Para ficar na metáfora, o certo é 999. Porque uma questão foi dirimida pela própria polícia ao se referir ao assassínio como uma “execução legal”, um ato deliberado, em resumo.
Conforme o Daily Mail de ontem, citado pelo correspondente do Estado, João Caminoto, a sua sentença de morte foi decretada a distância, pelo rádio com que os policiais perguntavam aos superiores o que fazer.
Quem deu o veredicto foi a comandante Cressida Dick, da Scotland Yard, aparentemente uma protegée do poderoso chefão da Polícia Metropolitana de Londres, Sir Ian Blair.
Colegas de Cressida disseram ao Mail que ela está “devastada”, “em pedaços”. Poor thing.
Por que não a colocam em férias, como fizeram – espantosamente – com 2 dos 3 matadores de Jean Charles. Em qualquer país civilizado, com perdão pela ironia, eles permaneceriam detidos, em celas individuais, pelo menos até serem ouvidos no inquérito.
Por falar em país civilizado, a revista Economist que estará amanhã nas bancas britânicas traz uma pesquisa segundo a qual 6 em cada 10 londrinos aprovam a conduta da polícia no caso do brasileiro, 2 reprovam e o resto não sabe.

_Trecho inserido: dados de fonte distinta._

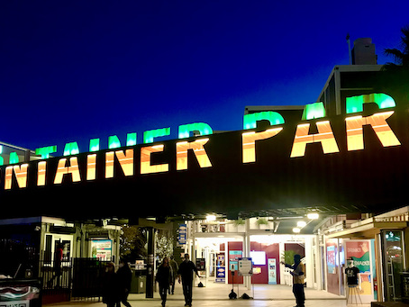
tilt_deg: +9.7
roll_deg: -0.2
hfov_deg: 50.1
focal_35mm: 37
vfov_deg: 38.4
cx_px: 215
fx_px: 437
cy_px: 195
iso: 100
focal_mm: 3.99
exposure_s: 1/14
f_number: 1.8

Termino com o fecho do editorial a respeito, publicado hoje pelo Estado, cujos editoriais sobre violência, criminalidade e legislação penal às vezes grafam direitos humanos entre aspas.
“As autoridades britânicas precisam rever a política de atirar para matar”, sustenta o jornal. “Afinal, o terrorismo só será derrotado se os governos democráticos souberem conciliar os meios eficazes para lutar contra ele com os valores que são a base da vida civilizada.”